AI Algorithm Reaches Equivalent Accuracy of Average Radiologist

August 27, 2020

Artificial intelligence algorithm can identify the same percentage of women with breast cancer as most radiologists.

Artificial intelligence (AI) – at least one algorithm – is ready to pinpoint which women have breast cancer without additional oversight or interpretation needed from the radiologist. That’s according to one research team that compared the performance of several AI tools.

In a study published today in JAMA: Oncology, investigators from Karolinska Institutet in Sweden tested and compared the accuracy of three AI algorithms designed to identify breast cancer based on previously captured mammograms. According to study author Fredrik Strand, a radiologist and researcher in the oncology-pathology department, this is the first independent comparison of multiple AI algorithms.

“We conducted the study in order to find out how far the algorithms have developed and whether there is any difference between the available systems,” he said. “The results show that, in principle, the best algorithm is ready for use and that there is a significant difference between the various algorithms on the market.”
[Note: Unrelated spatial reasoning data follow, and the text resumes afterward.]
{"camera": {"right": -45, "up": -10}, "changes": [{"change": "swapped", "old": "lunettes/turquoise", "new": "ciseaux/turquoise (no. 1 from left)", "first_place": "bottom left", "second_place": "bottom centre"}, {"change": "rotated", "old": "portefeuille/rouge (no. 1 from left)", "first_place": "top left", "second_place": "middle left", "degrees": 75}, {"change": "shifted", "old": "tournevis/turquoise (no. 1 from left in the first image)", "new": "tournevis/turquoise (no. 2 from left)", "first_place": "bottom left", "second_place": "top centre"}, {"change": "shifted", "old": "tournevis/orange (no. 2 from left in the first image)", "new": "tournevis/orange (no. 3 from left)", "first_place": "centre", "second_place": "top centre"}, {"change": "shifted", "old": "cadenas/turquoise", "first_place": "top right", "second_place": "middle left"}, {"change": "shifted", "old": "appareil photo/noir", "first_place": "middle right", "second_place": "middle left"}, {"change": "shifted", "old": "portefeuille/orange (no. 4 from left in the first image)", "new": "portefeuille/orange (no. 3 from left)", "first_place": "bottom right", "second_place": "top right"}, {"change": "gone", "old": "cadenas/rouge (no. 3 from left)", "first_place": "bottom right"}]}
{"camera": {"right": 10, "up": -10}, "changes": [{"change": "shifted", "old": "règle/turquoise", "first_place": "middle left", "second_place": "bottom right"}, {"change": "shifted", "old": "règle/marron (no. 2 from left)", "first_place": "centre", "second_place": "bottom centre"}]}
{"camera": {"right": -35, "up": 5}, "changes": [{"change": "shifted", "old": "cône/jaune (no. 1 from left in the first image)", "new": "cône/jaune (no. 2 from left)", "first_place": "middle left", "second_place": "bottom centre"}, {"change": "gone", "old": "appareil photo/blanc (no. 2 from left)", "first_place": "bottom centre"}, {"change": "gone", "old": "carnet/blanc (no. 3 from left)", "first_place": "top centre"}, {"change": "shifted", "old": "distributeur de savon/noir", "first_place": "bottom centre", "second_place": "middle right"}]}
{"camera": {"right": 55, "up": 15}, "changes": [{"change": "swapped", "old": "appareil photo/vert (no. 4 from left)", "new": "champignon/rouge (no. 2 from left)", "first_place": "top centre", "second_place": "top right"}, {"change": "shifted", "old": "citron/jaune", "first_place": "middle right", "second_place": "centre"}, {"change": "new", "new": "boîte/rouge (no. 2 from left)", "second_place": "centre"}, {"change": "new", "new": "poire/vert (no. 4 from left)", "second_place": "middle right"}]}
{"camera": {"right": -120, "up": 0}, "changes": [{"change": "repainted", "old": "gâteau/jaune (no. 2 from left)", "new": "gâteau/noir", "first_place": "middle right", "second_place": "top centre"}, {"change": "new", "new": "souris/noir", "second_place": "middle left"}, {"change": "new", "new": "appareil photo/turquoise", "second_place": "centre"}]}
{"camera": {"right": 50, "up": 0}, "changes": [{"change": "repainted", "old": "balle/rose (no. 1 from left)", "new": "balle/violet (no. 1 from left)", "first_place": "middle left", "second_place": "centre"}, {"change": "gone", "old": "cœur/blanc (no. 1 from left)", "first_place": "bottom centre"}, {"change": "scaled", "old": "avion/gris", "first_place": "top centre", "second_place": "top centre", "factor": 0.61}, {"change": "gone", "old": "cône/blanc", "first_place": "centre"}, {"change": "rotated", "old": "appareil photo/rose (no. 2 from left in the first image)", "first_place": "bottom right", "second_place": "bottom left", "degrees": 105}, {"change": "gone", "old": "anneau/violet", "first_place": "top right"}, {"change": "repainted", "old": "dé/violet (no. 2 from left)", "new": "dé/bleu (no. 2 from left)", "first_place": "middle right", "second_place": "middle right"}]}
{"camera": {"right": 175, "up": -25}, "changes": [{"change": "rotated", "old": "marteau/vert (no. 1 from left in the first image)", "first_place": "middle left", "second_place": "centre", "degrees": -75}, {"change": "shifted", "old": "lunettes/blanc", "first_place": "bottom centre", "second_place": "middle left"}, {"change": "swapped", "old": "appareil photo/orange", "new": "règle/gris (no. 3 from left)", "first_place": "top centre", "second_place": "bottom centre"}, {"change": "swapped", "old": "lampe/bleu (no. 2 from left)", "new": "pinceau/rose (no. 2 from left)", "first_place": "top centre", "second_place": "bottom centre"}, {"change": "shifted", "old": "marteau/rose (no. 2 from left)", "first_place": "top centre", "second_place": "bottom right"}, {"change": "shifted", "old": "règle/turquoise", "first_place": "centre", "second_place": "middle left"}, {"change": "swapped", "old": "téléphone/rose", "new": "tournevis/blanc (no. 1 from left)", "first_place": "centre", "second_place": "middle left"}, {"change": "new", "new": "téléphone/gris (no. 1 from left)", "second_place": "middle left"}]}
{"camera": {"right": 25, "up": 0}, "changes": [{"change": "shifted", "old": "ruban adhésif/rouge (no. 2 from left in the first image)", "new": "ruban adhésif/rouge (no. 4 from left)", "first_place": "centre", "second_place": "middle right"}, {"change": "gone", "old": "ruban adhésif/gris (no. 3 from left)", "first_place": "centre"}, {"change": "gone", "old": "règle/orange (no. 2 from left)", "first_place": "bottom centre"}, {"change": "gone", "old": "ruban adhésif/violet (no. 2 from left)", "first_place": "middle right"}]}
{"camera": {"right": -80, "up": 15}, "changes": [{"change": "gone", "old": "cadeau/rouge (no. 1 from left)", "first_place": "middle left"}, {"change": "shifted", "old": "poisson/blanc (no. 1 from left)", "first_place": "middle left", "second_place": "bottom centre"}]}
In particular, he explained, one algorithm rose above the rest, equally the accuracy of the average radiologist.

Related Content: Artificial Intelligence & Mammography: Where It’s Been & Where It’s Going

For this study, the team examined mammograms from 8,805 women between the ages of 40 and 74 who have completed breast cancer screening between 2008 and 2015. Of that group, 739 received a breast cancer diagnosis either at the time they were screened or within 12 months.

Based on their results, the most effective algorithm – that was developed using 72,000 cancer images and 680,000 normal images – diagnosed the same percentage of women correctly compared to the average practicing radiologist, he said. According to their analysis, the algorithm had 81.9-percent sensitivity, 96.6-percent specificity, and an area under the cover of 0.956 for the detection of cancers at screening or within 12 months. The team also simulated an operating point that corresponded to 88.6-percent sensitivity and 88.9-percent specificity, producing results that were favorable to the U.S. Breast Cancer Surveillance Consortium benchmarks of 86.9-percent sensitivity and 88.9-percent specificity.

Screening Performanc Benchmarks for AI Algorithms

BenchmarkAlgorithm 1Algorithm 2Algorithm 3
Specificity96.6 percent96.6 percent96.7 percent
Sensitivity81.9 percent67.0 percent67.4 percent
Accuracy96.5 percent96.4 percent96.5 percent

Alongside these findings, Strand’s team said, they concluded that combining the interpretation of one radiologist with the highest-performing AI algorithm produced better results than the combination of two radiologists’ image evaluations.

The outcome of this study underscores the findings from another article Strand’s group published recently in The Lancet Digital Health that showed an AI algorithm could successfully sort mammography images into groups that require further radiologist attention and those that AI can accurately assess without overlooking cancers. The team now plans to investigate how AI can improve on the current breast screening system of having two radiologists interpret a mammogram and discuss any disagreements.

Massachusetts General Hospital director of breast imaging Constance Dobbins Lehman, M.D, Ph.D., pointed to the need for advancement in this area in an accompanying invited commentary. Applying the power of AI to categorizing screening mammograms quickly and effectively can open the door to more widely available and affordable breast cancer screenings for a much larger population of women.

“In the continued evolution of AI applied to improve human health, it is time to move beyond simulation and reader studies and enter the critical phase of rigorous, prospective clinical evaluation,” said Lehman, who is also a professor of radiology at Harvard Medical School. “The need is great and a more rapid pace of research in this domain can be partnered with safe, careful, and effective testing in prospective clinical trials. The authors are to be commended for providing data that support this next critical phase of discovery.”